Как ни нелепо было Иудушкино предложение, но Аннинька все-таки на минуту смешалась. Но вслед за тем она сдвинула сердито брови и резко сказала:
– Нет, я так… я сейчас пойду!
– Не знаю, как хочешь! а мой совет такой: отстояли бы завтра обеденку, напились бы чайку, приказали бы пару лошадушек в кибиточку заложить и покатили бы вместе. И ты бы очистилась, и бабушкиной бы душе…
– Ах, дядя, какой вы, однако, глупенький! Бог знает какую чепуху несете, да еще настаиваете!
– Что? не понравилось? Ну, да уже не взыщи – я, брат, прямик!
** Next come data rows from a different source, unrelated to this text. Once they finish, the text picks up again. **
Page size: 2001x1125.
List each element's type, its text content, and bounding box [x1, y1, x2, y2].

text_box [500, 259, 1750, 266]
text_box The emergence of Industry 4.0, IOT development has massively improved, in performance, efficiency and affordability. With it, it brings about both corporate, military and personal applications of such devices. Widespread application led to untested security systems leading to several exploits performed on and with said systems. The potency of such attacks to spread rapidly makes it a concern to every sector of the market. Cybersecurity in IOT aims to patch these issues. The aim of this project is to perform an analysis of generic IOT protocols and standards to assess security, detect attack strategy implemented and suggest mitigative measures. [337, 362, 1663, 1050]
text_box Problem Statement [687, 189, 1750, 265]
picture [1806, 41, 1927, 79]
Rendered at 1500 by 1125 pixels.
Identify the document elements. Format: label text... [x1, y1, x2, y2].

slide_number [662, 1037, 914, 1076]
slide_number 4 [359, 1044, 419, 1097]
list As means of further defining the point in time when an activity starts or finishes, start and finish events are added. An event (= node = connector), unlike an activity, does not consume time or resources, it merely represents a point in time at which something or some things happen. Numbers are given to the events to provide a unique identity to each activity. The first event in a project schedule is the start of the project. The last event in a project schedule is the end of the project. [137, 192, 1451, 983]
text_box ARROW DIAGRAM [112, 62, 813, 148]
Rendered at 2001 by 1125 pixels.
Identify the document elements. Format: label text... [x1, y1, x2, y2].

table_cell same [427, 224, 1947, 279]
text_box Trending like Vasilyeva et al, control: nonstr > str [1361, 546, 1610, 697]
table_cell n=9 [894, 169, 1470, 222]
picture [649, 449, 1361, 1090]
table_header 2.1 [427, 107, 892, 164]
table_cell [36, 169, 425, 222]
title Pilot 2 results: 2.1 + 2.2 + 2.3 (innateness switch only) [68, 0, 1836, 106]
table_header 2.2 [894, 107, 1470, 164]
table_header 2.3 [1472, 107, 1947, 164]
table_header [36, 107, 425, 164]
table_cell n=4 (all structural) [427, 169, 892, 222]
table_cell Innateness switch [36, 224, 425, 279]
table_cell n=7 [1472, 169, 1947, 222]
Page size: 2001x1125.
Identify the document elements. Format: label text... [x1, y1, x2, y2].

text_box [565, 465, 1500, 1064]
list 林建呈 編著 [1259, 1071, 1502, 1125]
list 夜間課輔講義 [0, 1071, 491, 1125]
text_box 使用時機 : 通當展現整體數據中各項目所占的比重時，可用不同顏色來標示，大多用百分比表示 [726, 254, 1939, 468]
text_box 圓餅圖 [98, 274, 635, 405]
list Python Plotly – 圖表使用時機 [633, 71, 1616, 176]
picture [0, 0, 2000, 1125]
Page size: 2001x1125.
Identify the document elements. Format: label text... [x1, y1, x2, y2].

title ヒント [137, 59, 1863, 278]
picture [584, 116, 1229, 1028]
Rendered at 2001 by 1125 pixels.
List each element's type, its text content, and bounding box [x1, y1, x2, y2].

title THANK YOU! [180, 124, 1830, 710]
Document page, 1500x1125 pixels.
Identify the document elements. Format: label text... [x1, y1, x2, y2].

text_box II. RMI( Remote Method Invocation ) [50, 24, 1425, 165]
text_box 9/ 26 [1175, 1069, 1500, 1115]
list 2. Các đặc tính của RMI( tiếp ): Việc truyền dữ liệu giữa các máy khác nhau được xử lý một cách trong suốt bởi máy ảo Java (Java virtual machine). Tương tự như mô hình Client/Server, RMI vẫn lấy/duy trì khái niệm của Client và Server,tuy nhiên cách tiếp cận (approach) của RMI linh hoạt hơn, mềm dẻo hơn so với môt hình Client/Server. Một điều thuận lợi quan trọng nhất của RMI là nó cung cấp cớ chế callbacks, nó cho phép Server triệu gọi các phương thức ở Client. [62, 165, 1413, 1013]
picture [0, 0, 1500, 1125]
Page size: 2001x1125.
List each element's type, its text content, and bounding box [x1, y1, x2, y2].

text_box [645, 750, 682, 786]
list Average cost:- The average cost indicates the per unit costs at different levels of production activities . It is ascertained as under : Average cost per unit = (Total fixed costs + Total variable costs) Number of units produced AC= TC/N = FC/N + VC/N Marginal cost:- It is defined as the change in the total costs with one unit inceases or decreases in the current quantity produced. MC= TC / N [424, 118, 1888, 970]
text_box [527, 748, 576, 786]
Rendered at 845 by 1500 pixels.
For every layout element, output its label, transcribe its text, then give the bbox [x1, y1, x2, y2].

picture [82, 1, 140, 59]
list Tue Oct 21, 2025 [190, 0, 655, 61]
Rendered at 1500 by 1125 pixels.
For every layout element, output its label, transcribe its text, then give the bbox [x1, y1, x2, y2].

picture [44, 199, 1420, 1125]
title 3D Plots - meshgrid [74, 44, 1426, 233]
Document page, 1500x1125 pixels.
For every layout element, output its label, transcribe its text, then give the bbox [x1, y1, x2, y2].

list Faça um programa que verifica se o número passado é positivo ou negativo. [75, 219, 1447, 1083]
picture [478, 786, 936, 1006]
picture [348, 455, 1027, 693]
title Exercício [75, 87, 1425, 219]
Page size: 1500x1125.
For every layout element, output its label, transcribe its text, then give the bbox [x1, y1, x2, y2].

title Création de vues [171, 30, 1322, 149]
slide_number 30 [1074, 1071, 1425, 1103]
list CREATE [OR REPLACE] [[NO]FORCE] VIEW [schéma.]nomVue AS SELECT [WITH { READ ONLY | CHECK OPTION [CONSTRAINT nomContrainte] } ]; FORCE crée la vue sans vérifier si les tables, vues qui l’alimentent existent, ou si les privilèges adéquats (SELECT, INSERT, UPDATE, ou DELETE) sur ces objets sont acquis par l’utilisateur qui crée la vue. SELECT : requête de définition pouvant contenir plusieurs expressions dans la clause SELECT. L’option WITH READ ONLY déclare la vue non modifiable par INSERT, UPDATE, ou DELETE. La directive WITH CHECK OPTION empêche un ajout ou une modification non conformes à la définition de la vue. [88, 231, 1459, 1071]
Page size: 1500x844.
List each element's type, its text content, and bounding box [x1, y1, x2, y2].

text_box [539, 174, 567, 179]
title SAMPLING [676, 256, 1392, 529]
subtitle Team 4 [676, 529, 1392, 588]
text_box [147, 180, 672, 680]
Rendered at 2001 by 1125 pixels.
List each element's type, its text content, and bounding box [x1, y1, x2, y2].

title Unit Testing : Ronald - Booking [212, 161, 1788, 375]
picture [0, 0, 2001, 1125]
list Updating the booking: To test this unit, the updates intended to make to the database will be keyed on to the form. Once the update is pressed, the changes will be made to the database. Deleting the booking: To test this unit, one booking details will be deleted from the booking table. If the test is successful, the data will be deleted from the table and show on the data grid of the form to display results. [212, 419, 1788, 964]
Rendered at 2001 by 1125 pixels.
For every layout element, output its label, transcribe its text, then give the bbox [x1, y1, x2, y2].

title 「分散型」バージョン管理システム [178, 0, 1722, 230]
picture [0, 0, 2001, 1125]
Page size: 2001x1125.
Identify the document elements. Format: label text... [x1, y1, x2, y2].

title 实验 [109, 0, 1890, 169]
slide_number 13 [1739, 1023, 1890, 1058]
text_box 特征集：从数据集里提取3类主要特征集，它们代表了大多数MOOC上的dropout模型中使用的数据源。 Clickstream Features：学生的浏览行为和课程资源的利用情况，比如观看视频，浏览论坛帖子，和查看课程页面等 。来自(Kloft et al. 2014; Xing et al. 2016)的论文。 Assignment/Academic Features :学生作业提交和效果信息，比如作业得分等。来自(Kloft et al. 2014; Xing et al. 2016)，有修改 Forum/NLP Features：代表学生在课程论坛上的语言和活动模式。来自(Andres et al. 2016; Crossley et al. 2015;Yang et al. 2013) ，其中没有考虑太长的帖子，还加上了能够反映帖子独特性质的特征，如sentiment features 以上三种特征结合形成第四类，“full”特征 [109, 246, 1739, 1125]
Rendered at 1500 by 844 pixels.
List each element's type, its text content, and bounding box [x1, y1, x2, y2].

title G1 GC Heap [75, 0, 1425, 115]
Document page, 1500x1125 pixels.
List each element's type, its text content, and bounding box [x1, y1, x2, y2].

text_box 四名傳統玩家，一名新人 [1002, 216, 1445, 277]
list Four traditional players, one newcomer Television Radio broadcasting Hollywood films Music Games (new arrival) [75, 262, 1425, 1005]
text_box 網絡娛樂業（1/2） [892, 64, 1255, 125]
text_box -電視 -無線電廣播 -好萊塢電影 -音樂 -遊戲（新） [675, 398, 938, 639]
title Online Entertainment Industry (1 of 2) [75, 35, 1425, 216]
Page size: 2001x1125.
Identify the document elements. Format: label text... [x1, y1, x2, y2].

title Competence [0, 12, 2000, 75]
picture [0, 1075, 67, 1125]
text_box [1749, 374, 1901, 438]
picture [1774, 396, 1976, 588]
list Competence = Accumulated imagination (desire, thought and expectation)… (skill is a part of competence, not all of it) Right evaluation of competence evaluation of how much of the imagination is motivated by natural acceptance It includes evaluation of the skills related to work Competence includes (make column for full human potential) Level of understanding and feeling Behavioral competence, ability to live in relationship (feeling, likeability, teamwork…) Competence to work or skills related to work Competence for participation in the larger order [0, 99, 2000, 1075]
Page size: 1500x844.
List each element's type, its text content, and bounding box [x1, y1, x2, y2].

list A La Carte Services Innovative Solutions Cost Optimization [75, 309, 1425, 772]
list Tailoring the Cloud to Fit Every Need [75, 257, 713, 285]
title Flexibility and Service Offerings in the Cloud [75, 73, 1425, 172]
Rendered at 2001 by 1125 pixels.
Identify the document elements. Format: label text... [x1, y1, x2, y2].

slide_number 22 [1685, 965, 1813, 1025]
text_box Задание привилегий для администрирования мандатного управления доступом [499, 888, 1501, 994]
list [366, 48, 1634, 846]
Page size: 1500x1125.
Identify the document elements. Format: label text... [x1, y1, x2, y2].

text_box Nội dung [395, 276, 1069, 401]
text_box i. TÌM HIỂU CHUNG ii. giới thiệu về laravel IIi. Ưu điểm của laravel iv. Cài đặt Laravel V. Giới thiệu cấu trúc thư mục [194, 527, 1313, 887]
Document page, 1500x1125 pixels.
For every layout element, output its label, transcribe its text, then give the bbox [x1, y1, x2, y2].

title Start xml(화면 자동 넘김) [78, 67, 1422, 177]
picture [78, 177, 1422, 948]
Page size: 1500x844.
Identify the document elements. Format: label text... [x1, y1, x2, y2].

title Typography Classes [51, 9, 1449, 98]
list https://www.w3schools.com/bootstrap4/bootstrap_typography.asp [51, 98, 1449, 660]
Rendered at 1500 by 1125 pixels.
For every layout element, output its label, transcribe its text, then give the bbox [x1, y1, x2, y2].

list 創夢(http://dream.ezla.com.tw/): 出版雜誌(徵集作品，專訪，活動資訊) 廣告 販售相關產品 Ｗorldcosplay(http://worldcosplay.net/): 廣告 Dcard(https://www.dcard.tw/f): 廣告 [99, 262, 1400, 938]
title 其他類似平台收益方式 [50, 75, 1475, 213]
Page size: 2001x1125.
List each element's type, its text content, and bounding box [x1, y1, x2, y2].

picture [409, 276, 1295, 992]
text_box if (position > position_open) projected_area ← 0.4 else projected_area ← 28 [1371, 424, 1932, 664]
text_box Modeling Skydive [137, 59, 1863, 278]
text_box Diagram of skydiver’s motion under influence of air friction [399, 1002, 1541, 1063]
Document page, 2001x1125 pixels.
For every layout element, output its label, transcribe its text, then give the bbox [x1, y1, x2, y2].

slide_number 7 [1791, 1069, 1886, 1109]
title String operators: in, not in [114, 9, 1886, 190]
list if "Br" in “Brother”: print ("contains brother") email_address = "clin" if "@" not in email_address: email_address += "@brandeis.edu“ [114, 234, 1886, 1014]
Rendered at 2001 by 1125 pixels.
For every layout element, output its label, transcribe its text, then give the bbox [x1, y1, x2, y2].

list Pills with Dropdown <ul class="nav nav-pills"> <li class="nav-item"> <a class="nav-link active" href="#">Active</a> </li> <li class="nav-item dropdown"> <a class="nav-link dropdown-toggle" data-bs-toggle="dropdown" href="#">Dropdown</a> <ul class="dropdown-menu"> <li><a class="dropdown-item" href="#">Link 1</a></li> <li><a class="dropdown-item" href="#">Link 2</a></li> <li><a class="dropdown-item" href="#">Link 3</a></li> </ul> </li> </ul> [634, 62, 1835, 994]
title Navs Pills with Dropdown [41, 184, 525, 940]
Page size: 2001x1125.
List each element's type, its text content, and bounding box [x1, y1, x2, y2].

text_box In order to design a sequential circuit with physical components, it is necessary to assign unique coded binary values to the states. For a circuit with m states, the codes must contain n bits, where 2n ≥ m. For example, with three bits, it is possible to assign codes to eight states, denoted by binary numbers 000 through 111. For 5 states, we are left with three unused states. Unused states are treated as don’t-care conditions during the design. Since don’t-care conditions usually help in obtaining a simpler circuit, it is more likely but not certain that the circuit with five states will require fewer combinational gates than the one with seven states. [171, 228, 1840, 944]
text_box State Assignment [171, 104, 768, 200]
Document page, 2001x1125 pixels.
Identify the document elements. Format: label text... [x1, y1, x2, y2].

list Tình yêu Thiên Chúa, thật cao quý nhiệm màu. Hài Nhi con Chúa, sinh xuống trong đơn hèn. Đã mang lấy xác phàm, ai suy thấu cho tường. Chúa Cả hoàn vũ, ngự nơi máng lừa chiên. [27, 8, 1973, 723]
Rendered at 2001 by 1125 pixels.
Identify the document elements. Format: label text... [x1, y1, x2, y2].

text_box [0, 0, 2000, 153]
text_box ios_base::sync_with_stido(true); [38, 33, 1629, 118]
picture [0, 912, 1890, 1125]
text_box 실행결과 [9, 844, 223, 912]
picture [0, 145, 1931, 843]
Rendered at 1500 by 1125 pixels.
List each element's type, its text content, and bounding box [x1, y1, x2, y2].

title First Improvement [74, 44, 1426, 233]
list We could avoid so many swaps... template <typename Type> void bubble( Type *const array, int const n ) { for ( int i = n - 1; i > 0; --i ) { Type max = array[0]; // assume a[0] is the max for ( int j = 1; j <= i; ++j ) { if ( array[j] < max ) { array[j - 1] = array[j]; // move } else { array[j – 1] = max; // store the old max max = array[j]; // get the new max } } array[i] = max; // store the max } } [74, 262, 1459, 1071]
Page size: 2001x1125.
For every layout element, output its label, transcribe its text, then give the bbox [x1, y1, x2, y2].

Неправды не люблю, а правду и другим выскажу, и сам выслушаю! Хоть и не по шерстке иногда правда, хоть и горьконько – а все ее выслушаешь! И должно выслушать, потому что она – правда. Так-то, мой друг! Ты вот поживи-ка с нами да по-нашему – и сама увидишь, что так-то лучше, чем с гитарой с ярмарки на ярмарку переезжать.
– Бог знает что вы, дядя, говорите! с гитарой!
– Ну, не с гитарой, а около того. С торбаном, что ли. Впрочем, ведь ты меня первая обидела, глупым назвала, а мне, старику, и подавно можно правду тебе высказать.
– Хорошо, пусть будет правда; не будем об этом говорить. Скажите, пожалуйста, после бабушки осталось наследство?
– Как не остаться! Только законный наследник-то был налицо!
– То есть, вы… И тем лучше. Она у вас здесь, в Головлеве, похоронена?
– Нет, в своем приходе, подле Погорелки, у Николы на Вопле. Сама пожелала.
– Так я поеду. Можно у вас, дядя, лошадей нанять?
– Зачем нанимать? свои лошади есть! Ты, чай, не чужая! Племяннушка… племяннушкой мне приходишься! – всхлопотался Порфирий Владимирыч, осклабляясь «по-родственному», – кибиточку… парочку лошадушек – слава те Господи! не пустодомом живу! Да не поехать ли и мне вместе с тобой! И на могилке бы побывали, и в Погорелку бы заехали! И туда бы заглянули, и там бы посмотрели, и поговорили бы, и подумали бы, чту и как… Хорошенькая ведь у вас усадьбица, полезные в ней местечки есть!
– Нет, я уж одна… зачем вам? Кстати: ведь и Петенька тоже умер?
– Умер, дружок, умер и Петенька. И жалко мне его, с одной стороны, даже до слез жалко, а с другой стороны – сам виноват! Всегда он был к отцу непочтителен – вот Бог за это и наказал! А уж ежели что Бог в премудрости своей устроил, так нам с тобой переделывать не приходится!
– Понятное дело, не переделаем. Только я вот об чем думаю: как это вам, дядя, жить не страшно?
– А чего мне страшиться? видишь, сколько у меня благодати кругом? – Иудушка обвел рукою, указывая на образа, – и тут благодать, и в кабинете благодать, а в образной так настоящий рай! Вон сколько у меня заступников!